-------- PAGE EXCERPT --------

- Flag of Vanuatu
- WA code: VAN

in Budapest, Hungary 19 August 2023 – 27 August 2023
- Competitors: 1 (0 men and 1 woman)
- Medals: Gold 0 Silver 0 Bronze 0 Total 0

World Athletics Championships appearances (overview)
- 1983; 1987; 1991; 1993; 1995; 1997; 1999; 2001; 2003; 2005; 2007; 2009; 2011; 2013; 2015; 2017; 2019; 2022; 2023;

= Vanuatu at the 2023 World Athletics Championships =

Vanuatu competed at the 2023 World Athletics Championships in Budapest, Hungary, which were held from 19 to 27 August 2023. The athlete delegation of the country was composed of one competitor, sprinter Chloe David who would compete in the women's 100 metres. She qualified upon being selected by Athletics Vanuatu. In the heats, David placed seventh out of the eight competitors that competed in her heat and did not advance to the semifinals of the event.

==Background==
The 2023 World Athletics Championships in Budapest, Hungary, were held from 19 to 27 August 2023. The Championships were held at the National Athletics Centre. To qualify for the World Championships, athletes had to reach an entry standard (e.g. time or distance), place in a specific position at select competitions, be a wild card entry, or qualify through their World Athletics Ranking at the end of the qualification period.

-------- EXCERPTED RECORDS --------

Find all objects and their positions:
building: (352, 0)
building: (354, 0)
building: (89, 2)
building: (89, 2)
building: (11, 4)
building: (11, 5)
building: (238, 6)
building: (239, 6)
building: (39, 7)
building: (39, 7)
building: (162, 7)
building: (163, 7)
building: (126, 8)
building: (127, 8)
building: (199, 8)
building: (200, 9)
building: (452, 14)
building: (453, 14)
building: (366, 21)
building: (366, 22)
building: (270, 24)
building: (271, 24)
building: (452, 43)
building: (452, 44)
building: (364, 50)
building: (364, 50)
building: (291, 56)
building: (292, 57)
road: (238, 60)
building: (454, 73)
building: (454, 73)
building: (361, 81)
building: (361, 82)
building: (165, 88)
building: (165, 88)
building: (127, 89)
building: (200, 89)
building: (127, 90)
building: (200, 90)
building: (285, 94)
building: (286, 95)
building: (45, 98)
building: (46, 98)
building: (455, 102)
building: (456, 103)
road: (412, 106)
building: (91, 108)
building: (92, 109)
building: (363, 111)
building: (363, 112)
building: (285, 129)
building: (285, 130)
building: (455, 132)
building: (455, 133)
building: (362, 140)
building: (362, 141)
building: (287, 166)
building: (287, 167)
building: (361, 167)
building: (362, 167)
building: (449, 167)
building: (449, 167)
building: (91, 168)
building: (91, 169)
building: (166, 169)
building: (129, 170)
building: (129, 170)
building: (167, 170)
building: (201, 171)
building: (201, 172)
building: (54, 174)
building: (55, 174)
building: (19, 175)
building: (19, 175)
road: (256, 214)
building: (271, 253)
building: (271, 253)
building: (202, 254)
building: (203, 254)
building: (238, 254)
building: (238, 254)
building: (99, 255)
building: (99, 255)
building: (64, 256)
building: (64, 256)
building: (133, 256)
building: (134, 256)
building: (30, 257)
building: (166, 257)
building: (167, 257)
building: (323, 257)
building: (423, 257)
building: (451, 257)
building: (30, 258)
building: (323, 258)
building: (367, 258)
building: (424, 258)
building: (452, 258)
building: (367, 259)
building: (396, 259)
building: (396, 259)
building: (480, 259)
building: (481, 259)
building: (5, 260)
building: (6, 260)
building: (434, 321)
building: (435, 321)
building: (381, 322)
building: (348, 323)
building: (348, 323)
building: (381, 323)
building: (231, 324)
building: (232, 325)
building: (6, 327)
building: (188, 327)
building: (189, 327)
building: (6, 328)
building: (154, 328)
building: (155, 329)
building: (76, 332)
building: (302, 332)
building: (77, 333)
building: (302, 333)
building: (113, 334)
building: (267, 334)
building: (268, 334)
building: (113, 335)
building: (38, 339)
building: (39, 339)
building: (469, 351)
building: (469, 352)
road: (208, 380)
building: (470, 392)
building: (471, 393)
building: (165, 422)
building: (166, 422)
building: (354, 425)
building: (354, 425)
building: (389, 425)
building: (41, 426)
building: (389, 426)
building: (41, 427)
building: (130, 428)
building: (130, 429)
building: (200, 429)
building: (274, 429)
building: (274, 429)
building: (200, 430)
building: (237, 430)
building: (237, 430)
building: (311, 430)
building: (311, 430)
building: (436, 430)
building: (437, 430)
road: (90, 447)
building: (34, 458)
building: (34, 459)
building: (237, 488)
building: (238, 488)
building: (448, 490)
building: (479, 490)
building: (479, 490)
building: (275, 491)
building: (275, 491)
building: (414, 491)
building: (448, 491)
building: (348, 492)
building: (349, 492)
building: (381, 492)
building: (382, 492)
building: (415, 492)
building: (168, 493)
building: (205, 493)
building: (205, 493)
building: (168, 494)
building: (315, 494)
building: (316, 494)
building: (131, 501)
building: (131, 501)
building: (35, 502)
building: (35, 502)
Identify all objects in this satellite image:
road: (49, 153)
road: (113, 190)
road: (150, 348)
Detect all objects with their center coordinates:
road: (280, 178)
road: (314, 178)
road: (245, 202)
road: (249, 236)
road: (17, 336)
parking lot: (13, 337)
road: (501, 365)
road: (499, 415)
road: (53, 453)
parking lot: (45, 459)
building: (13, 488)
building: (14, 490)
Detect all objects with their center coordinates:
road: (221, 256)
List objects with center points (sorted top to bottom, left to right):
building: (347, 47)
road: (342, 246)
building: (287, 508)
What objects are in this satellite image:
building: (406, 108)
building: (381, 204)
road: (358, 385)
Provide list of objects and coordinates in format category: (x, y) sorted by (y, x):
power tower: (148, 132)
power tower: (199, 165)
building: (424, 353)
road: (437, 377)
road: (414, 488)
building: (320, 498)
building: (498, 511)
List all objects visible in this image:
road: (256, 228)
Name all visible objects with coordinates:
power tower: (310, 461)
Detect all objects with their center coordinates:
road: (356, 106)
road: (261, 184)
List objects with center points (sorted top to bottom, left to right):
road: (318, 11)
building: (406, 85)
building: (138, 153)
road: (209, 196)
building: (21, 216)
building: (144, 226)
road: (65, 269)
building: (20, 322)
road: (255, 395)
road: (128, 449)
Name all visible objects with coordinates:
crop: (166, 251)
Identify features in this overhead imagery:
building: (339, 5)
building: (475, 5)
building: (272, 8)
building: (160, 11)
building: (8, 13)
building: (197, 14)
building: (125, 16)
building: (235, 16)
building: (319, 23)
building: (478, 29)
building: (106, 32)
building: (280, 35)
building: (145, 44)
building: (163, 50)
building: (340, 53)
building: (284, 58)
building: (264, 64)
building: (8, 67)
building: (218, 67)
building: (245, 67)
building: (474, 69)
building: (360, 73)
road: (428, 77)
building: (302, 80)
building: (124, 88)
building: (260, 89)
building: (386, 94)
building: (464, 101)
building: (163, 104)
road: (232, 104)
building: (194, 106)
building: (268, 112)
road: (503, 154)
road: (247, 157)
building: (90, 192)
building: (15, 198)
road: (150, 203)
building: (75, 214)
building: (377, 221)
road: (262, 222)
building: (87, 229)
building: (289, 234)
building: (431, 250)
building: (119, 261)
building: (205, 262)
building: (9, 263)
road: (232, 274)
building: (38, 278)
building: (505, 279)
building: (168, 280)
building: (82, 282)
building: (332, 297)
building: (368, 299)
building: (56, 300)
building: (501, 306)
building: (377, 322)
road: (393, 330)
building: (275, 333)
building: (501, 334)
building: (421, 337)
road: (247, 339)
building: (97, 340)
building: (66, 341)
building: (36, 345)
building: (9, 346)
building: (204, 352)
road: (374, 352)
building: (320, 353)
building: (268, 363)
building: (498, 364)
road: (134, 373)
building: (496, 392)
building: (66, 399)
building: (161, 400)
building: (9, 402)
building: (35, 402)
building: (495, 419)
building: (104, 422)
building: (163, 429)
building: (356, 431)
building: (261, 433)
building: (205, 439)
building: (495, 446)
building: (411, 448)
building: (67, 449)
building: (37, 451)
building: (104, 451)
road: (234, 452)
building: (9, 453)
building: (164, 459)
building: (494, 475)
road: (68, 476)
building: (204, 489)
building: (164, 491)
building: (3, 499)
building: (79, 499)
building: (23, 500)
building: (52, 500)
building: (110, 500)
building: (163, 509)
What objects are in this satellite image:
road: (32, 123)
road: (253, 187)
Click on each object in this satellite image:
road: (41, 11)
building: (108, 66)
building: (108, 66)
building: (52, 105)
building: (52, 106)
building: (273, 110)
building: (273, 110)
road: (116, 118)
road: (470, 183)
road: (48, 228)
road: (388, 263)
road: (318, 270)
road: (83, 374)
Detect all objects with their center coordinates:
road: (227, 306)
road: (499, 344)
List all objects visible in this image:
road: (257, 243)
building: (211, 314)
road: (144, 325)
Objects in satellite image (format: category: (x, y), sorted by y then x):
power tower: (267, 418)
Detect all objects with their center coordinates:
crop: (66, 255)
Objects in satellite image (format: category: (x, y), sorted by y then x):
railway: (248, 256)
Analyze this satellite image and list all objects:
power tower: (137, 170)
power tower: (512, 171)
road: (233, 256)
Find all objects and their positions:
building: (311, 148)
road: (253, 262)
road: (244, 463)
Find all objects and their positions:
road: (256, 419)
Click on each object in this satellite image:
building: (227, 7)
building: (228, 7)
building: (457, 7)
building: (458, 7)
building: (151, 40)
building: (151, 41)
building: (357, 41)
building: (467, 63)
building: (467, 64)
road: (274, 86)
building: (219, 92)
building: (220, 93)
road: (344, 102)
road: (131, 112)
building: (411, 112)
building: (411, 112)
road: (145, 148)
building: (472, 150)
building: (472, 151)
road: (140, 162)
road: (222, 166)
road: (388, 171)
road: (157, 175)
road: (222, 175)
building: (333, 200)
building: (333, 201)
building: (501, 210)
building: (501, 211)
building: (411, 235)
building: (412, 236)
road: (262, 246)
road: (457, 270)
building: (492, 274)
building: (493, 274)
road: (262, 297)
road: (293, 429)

--------

- **DESCRIPTION OF THE TASK**
Give the stretch of the Vanuatu article from "- Flag of Vanuatu" through "of the event." again, switching "heats" to "opening round".

- **FULL RESPONSE**
- Flag of Vanuatu
- WA code: VAN

in Budapest, Hungary 19 August 2023 – 27 August 2023
- Competitors: 1 (0 men and 1 woman)
- Medals: Gold 0 Silver 0 Bronze 0 Total 0

World Athletics Championships appearances (overview)
- 1983; 1987; 1991; 1993; 1995; 1997; 1999; 2001; 2003; 2005; 2007; 2009; 2011; 2013; 2015; 2017; 2019; 2022; 2023;

= Vanuatu at the 2023 World Athletics Championships =

Vanuatu competed at the 2023 World Athletics Championships in Budapest, Hungary, which were held from 19 to 27 August 2023. The athlete delegation of the country was composed of one competitor, sprinter Chloe David who would compete in the women's 100 metres. She qualified upon being selected by Athletics Vanuatu. In the opening round, David placed seventh out of the eight competitors that competed in her heat and did not advance to the semifinals of the event.